> **ABOUT THIS TASK**
Among the entries, find each line that includes the string "visible" and list it.

> **THE INPUT**
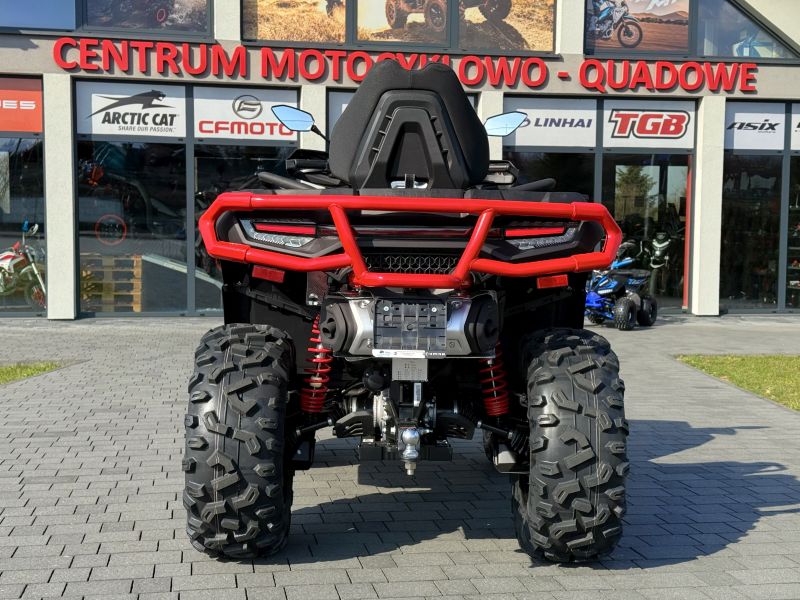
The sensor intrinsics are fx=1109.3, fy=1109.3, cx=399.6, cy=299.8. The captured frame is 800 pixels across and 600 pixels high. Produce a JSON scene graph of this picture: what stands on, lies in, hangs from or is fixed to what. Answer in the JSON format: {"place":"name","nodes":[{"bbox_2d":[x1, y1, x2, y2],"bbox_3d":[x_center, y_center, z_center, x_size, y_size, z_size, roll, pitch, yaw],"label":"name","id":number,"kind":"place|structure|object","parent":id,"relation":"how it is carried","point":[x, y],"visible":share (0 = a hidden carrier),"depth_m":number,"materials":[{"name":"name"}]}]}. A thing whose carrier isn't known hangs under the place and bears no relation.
...
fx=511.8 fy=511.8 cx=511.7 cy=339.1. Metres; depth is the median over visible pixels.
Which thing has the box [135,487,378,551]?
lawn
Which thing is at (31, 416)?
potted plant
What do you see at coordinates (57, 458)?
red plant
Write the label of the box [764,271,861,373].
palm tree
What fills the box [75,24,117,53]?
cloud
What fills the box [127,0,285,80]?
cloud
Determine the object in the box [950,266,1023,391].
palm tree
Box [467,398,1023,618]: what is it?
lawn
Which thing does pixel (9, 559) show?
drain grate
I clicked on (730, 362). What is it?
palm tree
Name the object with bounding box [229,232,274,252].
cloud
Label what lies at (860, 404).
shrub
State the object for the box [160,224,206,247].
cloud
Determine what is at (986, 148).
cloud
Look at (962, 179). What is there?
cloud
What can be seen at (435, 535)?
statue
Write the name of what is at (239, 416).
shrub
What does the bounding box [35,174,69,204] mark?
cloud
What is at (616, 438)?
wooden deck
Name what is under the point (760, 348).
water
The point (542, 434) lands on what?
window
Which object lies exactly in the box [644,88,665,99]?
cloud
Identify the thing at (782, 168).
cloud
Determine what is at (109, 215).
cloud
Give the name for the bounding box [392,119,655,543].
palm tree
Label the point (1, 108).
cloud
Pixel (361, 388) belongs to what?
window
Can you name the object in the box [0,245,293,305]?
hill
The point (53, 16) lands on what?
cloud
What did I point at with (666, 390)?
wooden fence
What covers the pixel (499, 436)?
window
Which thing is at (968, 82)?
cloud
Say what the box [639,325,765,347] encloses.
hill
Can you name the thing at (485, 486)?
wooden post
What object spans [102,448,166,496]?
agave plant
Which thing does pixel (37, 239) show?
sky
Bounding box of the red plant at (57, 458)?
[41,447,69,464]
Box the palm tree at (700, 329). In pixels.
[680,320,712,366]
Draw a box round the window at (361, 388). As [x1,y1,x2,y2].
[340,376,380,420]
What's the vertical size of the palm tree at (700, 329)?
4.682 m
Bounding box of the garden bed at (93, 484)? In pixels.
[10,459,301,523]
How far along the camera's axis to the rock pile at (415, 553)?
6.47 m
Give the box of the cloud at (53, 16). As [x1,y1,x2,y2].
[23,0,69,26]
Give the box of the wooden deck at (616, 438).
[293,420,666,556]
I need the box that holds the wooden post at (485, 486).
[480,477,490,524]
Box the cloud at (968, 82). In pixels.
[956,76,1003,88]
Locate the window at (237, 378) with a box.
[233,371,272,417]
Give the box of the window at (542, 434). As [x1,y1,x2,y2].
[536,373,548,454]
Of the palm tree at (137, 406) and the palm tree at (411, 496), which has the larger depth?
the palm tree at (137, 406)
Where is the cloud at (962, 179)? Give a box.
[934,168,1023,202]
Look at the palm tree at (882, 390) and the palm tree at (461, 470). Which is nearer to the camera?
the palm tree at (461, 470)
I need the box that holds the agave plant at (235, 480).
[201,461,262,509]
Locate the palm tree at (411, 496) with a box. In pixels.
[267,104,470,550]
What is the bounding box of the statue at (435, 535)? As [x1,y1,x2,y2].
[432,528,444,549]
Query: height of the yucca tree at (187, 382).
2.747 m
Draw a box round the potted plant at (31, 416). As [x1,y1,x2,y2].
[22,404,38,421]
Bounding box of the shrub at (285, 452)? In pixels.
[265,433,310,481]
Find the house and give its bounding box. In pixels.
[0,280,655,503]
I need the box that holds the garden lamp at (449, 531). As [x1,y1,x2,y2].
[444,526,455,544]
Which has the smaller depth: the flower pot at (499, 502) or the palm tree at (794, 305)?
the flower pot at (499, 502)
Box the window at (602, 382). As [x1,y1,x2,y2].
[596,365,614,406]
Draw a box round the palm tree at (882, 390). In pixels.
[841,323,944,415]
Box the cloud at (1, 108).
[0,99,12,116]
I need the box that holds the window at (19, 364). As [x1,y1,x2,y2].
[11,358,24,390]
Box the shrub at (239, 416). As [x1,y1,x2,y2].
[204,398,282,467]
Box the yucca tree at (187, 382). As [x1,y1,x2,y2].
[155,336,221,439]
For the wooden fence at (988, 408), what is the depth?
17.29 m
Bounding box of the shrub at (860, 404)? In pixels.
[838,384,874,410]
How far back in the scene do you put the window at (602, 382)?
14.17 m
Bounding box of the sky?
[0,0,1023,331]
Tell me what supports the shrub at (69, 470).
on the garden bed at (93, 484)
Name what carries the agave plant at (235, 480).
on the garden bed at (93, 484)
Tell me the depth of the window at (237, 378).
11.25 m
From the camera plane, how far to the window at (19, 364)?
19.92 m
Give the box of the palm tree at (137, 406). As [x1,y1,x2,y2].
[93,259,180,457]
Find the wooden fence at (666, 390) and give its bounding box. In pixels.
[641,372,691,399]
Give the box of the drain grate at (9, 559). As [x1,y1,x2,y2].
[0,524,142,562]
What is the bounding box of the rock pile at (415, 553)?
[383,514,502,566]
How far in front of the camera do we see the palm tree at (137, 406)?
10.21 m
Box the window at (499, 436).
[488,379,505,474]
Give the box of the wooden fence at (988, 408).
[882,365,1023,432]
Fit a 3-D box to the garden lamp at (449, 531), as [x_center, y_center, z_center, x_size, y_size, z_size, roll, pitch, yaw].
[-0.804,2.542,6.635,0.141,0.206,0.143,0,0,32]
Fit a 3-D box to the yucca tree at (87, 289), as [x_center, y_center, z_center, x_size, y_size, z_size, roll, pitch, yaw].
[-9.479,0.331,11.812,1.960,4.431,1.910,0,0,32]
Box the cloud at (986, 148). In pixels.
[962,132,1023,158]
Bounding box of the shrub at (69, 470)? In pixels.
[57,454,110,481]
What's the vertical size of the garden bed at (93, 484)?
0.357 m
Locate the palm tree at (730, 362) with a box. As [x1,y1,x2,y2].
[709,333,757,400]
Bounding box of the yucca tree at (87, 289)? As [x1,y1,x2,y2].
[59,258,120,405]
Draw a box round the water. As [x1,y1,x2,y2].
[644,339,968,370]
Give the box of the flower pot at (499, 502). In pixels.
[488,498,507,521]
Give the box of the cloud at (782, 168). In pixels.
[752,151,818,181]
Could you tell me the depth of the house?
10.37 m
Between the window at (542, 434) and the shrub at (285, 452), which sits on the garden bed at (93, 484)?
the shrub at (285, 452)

> **SOLUTION FOR THIS PROBLEM**
The sensor intrinsics are fx=1109.3, fy=1109.3, cx=399.6, cy=299.8. The captured frame is 800 pixels across and 600 pixels high. Produce a JSON scene graph of this picture: what stands on, lies in, hangs from or is fixed to what. Answer in the JSON format: {"place":"name","nodes":[{"bbox_2d":[x1, y1, x2, y2],"bbox_3d":[x_center, y_center, z_center, x_size, y_size, z_size, roll, pitch, yaw],"label":"name","id":number,"kind":"place|structure|object","parent":id,"relation":"how it is carried","point":[x, y],"visible":share (0 = a hidden carrier),"depth_m":number,"materials":[{"name":"name"}]}]}. A thing whose carrier isn't known hangs under the place and bears no relation.
fx=511.8 fy=511.8 cx=511.7 cy=339.1. Metres; depth is the median over visible pixels.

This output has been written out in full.